> [TEXT PASSAGE]:

## begin

‘He’s the kind of Catholic I want to be’: Chicagoan reflects on class with Wilton Gregory, who will become first Black US cardinal

When he was 12, Tim Tuten remembers arguing about the relevance of Bible stories and the existence of God with a young first-year pastor guiding his confirmation class.

In 1973 at Our Lady of Perpetual Help in Glenview, that pastor was Wilton Gregory. On Sunday, Gregory was among 13 new cardinals named by Pope Francis, and he will become the first Black U.S. prelate.

“I may question the existence of God, but I have complete faith in someone like Father Gregory,” Tuten, now 59, said Monday. "He’s able to explain faith to a 12-year-old bratty kid, and he’s able to talk to a pope.

Tuten, who is a co-owner of The Hideout, credits Gregory with making him “rethink what being a Catholic was.”

Tuten said he first met with Gregory after saying he didn’t know whether he believed in God in a confirmation class.

“At first I thought he was like every other priest at our church,” he said. “It is like you are told to be quiet, you are to follow the rules, do as you are told to. But he was the opposite of that. He was a listener and engaged in conversations with our class.”

## end

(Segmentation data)
## begin

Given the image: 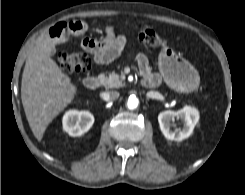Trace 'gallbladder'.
Listing matches in <instances>:
<instances>
[{"label":"gallbladder","mask_w":245,"mask_h":195,"mask_svg":"<svg viewBox=\"0 0 245 195\" xmlns=\"http://www.w3.org/2000/svg\"><path fill=\"white\" fill-rule=\"evenodd\" d=\"M51 52H52V54H54V53H55V51H54V50H51Z\"/></svg>","instance_id":"gallbladder-1"}]
</instances>
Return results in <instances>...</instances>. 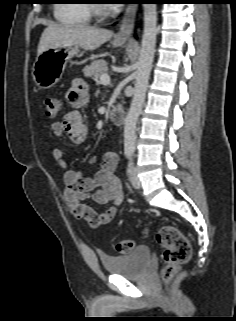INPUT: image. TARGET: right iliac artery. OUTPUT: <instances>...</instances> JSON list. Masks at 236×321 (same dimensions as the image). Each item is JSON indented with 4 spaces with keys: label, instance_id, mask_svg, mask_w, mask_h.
Here are the masks:
<instances>
[{
    "label": "right iliac artery",
    "instance_id": "right-iliac-artery-1",
    "mask_svg": "<svg viewBox=\"0 0 236 321\" xmlns=\"http://www.w3.org/2000/svg\"><path fill=\"white\" fill-rule=\"evenodd\" d=\"M130 155V153H126V156L128 157Z\"/></svg>",
    "mask_w": 236,
    "mask_h": 321
}]
</instances>
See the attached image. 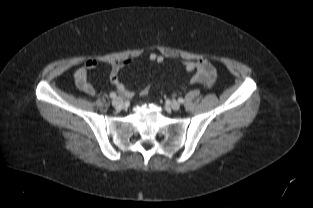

## end

Write the next part of the article about Tim Tuten and Wilton Gregory, picking up after its last sentence. The records play no part here.

Washington, D.C., Archbishop Wilton Gregory, left, greets parishioners following Mass at St. Augustine Church in Washington on June 2, 2019.

Washington, D.C., Archbishop Wilton Gregory, left, greets parishioners following Mass at St. Augustine Church in Washington on June 2, 2019. (Andrew Harnik/AP)

Tuten summed up the conversation in a Facebook post: “He asked me if I believed in helping others. I told him yes. He told me that Confirmation doesn’t mean you have all the answers. We’re only humans. But it meant that we promise to help other people. To love our neighbor. He said that he himself can’t prove anything to me. But I’ll just have to see it for myself. And I’ll see it in the love of others.”

Gregory, 72, was born in Chicago and spent much of his early career in Chicago and its suburbs. He was ordained a priest in 1973. He was also a professor at St. Mary of the Lake Seminary in Mundelein and a master of ceremonies to Cardinals John Cody and Joseph Bernardin before being ordained an auxiliary bishop in Chicago in 1983.

In 1993, Gregory became the bishop of Belleville, Illinois, and went on to become archbishop of Atlanta in 2005. He has been bishop of Washington, D.C., since 2019.

“He is well-regarded by the bishops in our country and has proven himself as an individual who can bring people together in a wonderful form of leadership,” Cardinal Blase Cupich, archbishop of Chicago, said in an interview with the Tribune.

As Gregory rose through the ranks of the church, his impact remained with Tuten.

“When I think of what kind of Catholic I am, I think of Father Gregory because he’s the kind of Catholic I want to be,” he said.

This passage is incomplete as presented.